#### Data extract ####
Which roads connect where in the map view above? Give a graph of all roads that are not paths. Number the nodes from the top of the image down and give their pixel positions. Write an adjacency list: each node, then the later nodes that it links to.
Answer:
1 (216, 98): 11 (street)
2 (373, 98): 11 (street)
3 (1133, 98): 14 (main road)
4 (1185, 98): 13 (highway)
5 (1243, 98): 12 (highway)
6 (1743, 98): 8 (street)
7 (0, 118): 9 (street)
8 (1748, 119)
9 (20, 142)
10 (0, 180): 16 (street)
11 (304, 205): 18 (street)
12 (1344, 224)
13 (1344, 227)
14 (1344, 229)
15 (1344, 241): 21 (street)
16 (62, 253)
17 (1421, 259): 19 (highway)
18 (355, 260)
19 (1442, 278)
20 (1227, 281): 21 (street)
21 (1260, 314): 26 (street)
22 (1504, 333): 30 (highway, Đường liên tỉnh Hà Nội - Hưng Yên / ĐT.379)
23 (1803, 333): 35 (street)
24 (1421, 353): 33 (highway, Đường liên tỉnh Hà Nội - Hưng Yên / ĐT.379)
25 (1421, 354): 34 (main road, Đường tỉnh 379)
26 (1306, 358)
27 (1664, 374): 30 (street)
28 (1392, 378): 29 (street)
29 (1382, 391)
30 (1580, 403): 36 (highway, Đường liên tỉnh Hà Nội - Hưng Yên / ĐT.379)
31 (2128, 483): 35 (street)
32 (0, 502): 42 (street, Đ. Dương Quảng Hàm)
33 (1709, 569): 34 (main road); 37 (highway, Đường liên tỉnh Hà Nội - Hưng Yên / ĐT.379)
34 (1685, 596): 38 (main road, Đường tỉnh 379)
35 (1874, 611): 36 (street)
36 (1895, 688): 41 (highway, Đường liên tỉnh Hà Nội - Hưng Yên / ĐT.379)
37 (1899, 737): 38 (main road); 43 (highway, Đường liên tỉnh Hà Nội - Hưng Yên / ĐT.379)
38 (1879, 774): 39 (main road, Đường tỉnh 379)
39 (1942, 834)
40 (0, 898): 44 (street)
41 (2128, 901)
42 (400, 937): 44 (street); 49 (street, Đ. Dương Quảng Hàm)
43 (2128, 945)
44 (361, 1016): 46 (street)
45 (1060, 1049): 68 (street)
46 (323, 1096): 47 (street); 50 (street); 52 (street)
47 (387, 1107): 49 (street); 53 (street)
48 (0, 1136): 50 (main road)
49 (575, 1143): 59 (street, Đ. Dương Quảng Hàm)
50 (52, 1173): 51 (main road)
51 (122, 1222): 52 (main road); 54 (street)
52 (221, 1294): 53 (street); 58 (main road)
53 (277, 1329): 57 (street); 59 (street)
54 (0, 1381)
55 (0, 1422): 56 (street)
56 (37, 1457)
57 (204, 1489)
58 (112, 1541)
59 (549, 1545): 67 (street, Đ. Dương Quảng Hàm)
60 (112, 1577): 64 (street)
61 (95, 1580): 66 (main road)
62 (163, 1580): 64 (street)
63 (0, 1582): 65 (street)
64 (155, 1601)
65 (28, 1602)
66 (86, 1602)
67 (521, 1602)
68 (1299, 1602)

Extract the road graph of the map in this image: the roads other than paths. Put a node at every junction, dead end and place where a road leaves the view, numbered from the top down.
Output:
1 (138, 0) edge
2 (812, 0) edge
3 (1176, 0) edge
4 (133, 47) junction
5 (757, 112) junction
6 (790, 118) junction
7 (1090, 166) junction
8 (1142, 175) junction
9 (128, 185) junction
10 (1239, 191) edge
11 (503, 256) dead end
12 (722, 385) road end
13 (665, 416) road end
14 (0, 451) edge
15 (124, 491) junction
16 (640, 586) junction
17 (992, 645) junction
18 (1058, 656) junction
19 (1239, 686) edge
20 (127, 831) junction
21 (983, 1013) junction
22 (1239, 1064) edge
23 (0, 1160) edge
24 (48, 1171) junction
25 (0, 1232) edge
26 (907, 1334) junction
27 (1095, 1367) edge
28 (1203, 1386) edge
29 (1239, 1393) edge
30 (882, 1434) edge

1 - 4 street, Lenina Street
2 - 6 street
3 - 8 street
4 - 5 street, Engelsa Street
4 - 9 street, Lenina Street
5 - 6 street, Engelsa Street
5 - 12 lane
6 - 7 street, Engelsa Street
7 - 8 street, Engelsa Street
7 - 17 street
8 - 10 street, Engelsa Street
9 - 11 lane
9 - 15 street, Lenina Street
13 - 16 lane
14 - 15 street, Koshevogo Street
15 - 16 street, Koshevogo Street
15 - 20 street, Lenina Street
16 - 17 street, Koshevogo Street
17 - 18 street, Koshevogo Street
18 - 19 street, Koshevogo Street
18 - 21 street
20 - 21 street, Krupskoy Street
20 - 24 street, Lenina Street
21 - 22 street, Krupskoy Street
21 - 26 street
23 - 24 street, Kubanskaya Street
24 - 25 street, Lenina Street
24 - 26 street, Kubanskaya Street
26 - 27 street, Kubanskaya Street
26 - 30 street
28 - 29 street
####
• Try it
For every line in the data above that holds "node", return the line itself.

• The answer
Which roads connect where in the map view above? Give a graph of all roads that are not paths. Number the nodes from the top of the image down and give their pixel positions. Write an adjacency list: each node, then the later nodes that it links to.
Extract the road graph of the map in this image: the roads other than paths. Put a node at every junction, dead end and place where a road leaves the view, numbered from the top down.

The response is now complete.